Apr 06

Black Athletes and the Freedom Struggle

Description

From Muhammad Ali to the Williams sisters, the symbolic politics of Black athletes has galvanized the Black Revolt for social justice. Johnny Smith examines the complicated blood brotherhood between Muhammad Ali, Jim Brown and Malcolm X; and Jennifer Lansbury explores the criminally neglected history of Black women champions from Alice Coachman and Althea Gibson to Wilma Rudolph and Jackie Joyner-Kersee. Most Black athletes emerged from urban poverty to fight injustice. This conversation considers their stories (Note that due to last minute circumstances, Johnny Smith was unable to attend the conversation).

Speakers

  • Jennifer H. Lansbury

    Independent Scholar

    Jennifer Lansbury is a twentieth-century cultural historian whose research interest in graduate school changed dramatically—from early American child rearing, to the ways that race, gender, and class intersect in twentieth-century African American women athletes. She received her undergraduate degree in Management from the Georgia Institute of Technology, and her PhD in history from George Mason University. During her time as assistant professor at George Mason, she developed the curriculum for and served as the first director of the interdisciplinary minor, Sport and American Culture. She is the author of “The Tuskegee Flash and the Slender Harlem Stroker: Black Women Athletes on the Margin,” Journal of Sport History (Summer 2001), and “Alice Coachman: Quiet Champion of the 1940s,” in Out of the Shadows: A Biographical History of African American Athletes (2006). Her book A Spectacular Leap: Black Women Athletes in Twentieth-Century America (2014) remains the definitive scholarly work on African American women athletes. She is currently working on her second book, Letters from Okinawa, based on letters her parents wrote to one another while her father was stationed on Okinawa for fourteen months during the late 1950s.

  • Johnny Smith

    Georgia Institute of Technology

    Johnny Smith is a historian of the twentieth century United States, specializing in race, sports, and popular culture.
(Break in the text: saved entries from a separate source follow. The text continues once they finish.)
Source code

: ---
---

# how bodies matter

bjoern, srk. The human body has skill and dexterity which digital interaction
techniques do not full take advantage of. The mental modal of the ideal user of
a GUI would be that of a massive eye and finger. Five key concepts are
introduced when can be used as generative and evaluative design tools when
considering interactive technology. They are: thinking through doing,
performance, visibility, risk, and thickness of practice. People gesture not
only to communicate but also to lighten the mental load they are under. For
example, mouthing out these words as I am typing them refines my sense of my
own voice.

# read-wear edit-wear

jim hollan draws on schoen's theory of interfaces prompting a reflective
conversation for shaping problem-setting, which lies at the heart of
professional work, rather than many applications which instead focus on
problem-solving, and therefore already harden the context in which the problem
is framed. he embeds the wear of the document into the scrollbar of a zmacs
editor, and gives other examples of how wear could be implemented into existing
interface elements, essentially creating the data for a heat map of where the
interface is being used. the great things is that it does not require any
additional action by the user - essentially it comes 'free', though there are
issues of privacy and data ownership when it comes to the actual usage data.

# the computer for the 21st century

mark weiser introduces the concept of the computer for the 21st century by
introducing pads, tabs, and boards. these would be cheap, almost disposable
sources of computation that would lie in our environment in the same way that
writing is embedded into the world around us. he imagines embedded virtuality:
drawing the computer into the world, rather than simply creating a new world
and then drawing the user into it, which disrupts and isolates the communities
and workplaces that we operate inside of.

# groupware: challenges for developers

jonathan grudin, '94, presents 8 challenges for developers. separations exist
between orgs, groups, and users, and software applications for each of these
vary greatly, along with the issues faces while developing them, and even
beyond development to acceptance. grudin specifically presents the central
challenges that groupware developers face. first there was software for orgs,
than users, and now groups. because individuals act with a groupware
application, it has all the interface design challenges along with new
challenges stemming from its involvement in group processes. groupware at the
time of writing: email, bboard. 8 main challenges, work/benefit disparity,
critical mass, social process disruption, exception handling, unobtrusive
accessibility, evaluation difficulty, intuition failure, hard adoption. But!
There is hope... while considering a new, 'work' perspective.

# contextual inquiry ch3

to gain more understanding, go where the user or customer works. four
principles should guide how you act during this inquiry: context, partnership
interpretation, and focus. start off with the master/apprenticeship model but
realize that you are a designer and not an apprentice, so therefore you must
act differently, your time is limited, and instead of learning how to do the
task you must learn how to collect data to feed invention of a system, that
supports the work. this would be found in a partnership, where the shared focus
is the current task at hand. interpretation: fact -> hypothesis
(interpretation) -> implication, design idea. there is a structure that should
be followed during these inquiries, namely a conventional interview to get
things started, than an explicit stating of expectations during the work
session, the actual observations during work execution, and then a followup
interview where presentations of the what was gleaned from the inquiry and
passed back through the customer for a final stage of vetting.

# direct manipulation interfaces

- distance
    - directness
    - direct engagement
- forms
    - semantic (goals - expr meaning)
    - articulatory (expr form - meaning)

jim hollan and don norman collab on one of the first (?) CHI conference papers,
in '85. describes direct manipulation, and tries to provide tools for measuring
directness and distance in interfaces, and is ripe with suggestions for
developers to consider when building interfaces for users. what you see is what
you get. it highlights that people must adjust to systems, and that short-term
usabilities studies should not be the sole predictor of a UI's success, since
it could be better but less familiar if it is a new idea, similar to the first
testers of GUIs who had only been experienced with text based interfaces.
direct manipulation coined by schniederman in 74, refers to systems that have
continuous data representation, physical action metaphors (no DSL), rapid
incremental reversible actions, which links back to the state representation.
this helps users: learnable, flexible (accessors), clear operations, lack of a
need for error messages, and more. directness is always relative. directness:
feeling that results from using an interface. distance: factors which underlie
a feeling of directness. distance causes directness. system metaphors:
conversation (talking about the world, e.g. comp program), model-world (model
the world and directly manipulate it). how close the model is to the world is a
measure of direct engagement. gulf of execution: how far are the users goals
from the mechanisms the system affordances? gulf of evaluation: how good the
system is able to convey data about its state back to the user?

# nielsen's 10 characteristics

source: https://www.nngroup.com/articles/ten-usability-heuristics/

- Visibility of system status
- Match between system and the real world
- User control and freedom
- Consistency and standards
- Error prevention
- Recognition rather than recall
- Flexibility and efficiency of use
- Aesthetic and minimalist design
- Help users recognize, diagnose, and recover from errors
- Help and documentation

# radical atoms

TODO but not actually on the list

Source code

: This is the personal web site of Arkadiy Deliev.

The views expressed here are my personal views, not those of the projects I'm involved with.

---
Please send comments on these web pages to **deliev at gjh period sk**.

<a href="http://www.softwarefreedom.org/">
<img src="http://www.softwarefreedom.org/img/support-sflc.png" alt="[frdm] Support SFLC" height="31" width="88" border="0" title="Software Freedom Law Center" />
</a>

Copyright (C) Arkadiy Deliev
    His newest book, Blood Brothers: The Fatal Friendship Between Muhammad Ali and Malcolm X (written with Randy Roberts), illuminates the pivotal relationship between the famous boxer and the Muslim minister. Blood Brothers reveals how Malcolm X awakened Cassius Clay's political consciousness.  This dynamic brotherhood, fused together by racial pride and self-determination, transformed the new heavyweight champion--Muhammad Ali--into an international symbol of Black Power.

    His first book, The Sons of Westwood: John Wooden, UCLA, and the Dynasty That Changed College Basketball explores the emergence of college basketball as a national pastime and the political conflicts in college athletics during the 1960s and 1970s. 

    Most recently, he published "The Job Is Football: The Myth of the Student-Athlete" in The American Historian (August 2016).